First, know thy network


If you are responsible for the security of a network of hosts, your first goal should be to understand the content and structure of your network. In a small network it may be easy to physically visit all of the hosts in your network. Larger networks may be physically dispersed enough to make it infeasible to make frequent "house calls" and fully map your network.

Network scanning tools like nmap can allow you to use your own network facilities to inventory the hosts that are attached to it. nmap has a number of capabilities for not just detecting the presence of hosts on a network, but also scanning individual hosts for the presence of TCP/IP services and even, in some cases, detecting the OS of a host by looking for characteristic quirks in its network behavior. Consequently, careful use of nmap can detect the presence of hosts on your network, the services they run that might be potential security problems, and even give you a rough idea of the operating system mix in use.

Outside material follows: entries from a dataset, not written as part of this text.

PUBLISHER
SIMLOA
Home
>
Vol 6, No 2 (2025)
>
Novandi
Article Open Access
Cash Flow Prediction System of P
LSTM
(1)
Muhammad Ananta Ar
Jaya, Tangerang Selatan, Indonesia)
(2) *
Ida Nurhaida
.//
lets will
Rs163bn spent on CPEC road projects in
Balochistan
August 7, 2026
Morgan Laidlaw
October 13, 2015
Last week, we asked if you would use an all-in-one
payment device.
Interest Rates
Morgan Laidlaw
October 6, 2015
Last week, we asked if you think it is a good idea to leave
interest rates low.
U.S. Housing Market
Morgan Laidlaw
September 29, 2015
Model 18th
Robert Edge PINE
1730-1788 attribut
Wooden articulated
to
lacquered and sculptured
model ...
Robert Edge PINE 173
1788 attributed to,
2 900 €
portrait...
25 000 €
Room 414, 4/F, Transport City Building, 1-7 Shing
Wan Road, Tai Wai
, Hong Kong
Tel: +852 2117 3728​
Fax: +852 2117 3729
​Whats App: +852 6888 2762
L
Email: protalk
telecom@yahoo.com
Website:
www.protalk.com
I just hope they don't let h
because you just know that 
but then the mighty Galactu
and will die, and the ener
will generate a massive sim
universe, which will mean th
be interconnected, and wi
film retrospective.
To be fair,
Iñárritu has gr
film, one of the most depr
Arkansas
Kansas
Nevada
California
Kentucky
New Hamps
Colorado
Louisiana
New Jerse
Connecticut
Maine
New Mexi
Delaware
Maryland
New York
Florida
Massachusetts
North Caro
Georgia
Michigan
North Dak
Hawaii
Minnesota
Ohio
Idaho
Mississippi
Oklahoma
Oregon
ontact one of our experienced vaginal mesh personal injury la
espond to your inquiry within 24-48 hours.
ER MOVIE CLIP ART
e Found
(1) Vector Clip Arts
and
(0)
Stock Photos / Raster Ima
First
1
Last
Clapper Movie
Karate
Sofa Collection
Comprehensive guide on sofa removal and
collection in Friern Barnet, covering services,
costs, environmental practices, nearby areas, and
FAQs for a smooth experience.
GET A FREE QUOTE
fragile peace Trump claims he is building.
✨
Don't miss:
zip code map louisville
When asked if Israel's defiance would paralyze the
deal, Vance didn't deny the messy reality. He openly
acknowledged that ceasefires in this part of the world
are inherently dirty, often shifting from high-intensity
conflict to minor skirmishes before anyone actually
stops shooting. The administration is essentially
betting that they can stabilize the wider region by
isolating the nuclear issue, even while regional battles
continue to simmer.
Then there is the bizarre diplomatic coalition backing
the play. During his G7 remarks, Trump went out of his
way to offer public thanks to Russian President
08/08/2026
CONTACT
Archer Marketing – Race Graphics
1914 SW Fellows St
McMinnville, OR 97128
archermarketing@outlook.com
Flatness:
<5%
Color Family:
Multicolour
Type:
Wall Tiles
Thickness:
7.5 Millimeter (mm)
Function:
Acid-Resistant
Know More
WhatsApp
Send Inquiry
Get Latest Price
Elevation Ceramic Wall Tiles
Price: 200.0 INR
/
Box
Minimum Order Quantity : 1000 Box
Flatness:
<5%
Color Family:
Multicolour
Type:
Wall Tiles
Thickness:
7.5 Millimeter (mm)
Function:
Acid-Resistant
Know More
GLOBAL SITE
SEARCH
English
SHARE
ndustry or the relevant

Of course, your attackers are probably also using nmap too for exactly the same reasons. This is partly why unannounced network scanning from unknown sources is so likely to draw suspicion; a scanning target often has no way to distinguish a "friendly" scan from a hostile scan -- and in any case the hostile scans are far more frequent (the UO network gets scanned many, many times each day). The most effective attackers have automated the process to the point where they can designate a target network that will be inventoried for hosts containing potentially-vulnerable services, and exploits for those services automatically attempted.